## [What you are asked to do]
Only the lines from the one containing "pinky dip: (269, 652)" through the last line of the listing are to be given again, exactly as they appear.

++++++

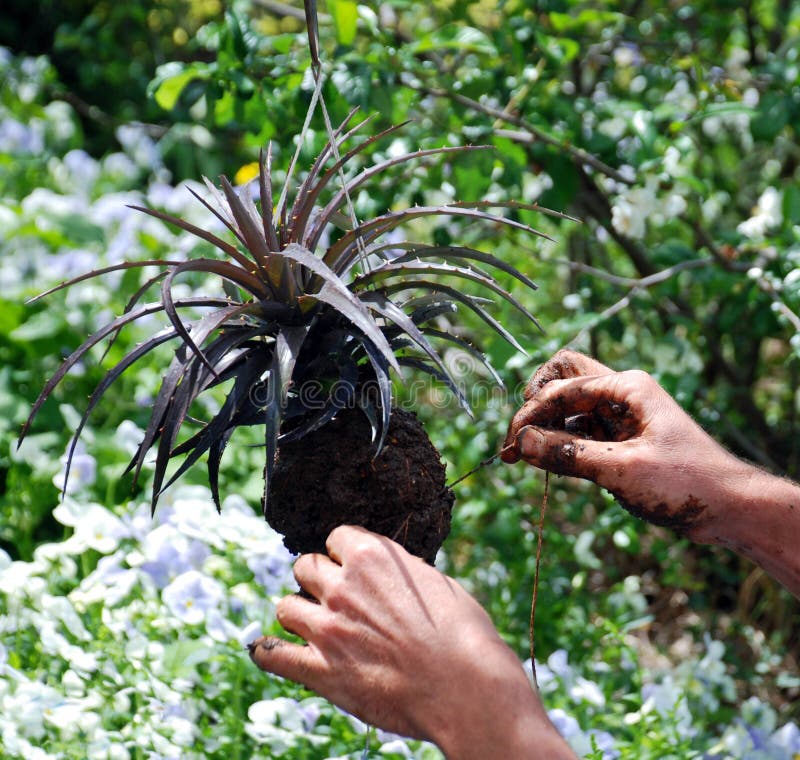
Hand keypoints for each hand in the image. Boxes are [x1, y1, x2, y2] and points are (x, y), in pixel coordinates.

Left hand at [249, 526, 572, 758]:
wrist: (467, 689)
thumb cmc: (464, 635)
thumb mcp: (435, 582)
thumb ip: (397, 573)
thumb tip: (382, 576)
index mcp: (371, 556)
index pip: (336, 537)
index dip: (344, 553)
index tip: (353, 568)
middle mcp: (342, 586)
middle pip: (306, 566)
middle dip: (318, 579)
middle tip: (335, 599)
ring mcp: (327, 629)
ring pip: (286, 605)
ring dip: (299, 612)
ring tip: (314, 626)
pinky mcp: (321, 671)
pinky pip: (272, 655)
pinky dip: (269, 652)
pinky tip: (272, 652)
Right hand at [501, 349, 751, 540]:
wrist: (729, 508)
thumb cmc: (686, 483)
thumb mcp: (622, 469)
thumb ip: (569, 454)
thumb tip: (520, 443)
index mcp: (627, 387)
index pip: (562, 387)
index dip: (531, 414)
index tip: (512, 444)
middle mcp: (621, 394)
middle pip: (562, 379)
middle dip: (535, 406)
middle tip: (517, 438)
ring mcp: (619, 417)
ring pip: (568, 409)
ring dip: (544, 429)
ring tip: (522, 458)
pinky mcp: (618, 441)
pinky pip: (578, 433)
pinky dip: (560, 445)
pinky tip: (547, 465)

++++++

## [Written solution]
pinky dip: (269, 652)
pinky tip: (272, 652)
Right hand at [501, 349, 751, 540]:
wrist: (729, 508)
thumb cmc: (686, 483)
thumb mcp: (622, 469)
thumb ip: (569, 454)
thumb tip: (520, 443)
index mcp: (627, 387)
index pip: (562, 387)
index dip: (531, 414)
index tip: (512, 444)
middle mcp: (621, 394)
middle pip: (562, 379)
middle dip: (535, 406)
middle tip: (517, 438)
ring mcp: (619, 417)
ring pip: (568, 409)
ring dip: (544, 429)
ring tip: (522, 458)
pinky mcp: (618, 441)
pinky pip: (578, 433)
pinky dip: (560, 445)
pinky tip: (547, 465)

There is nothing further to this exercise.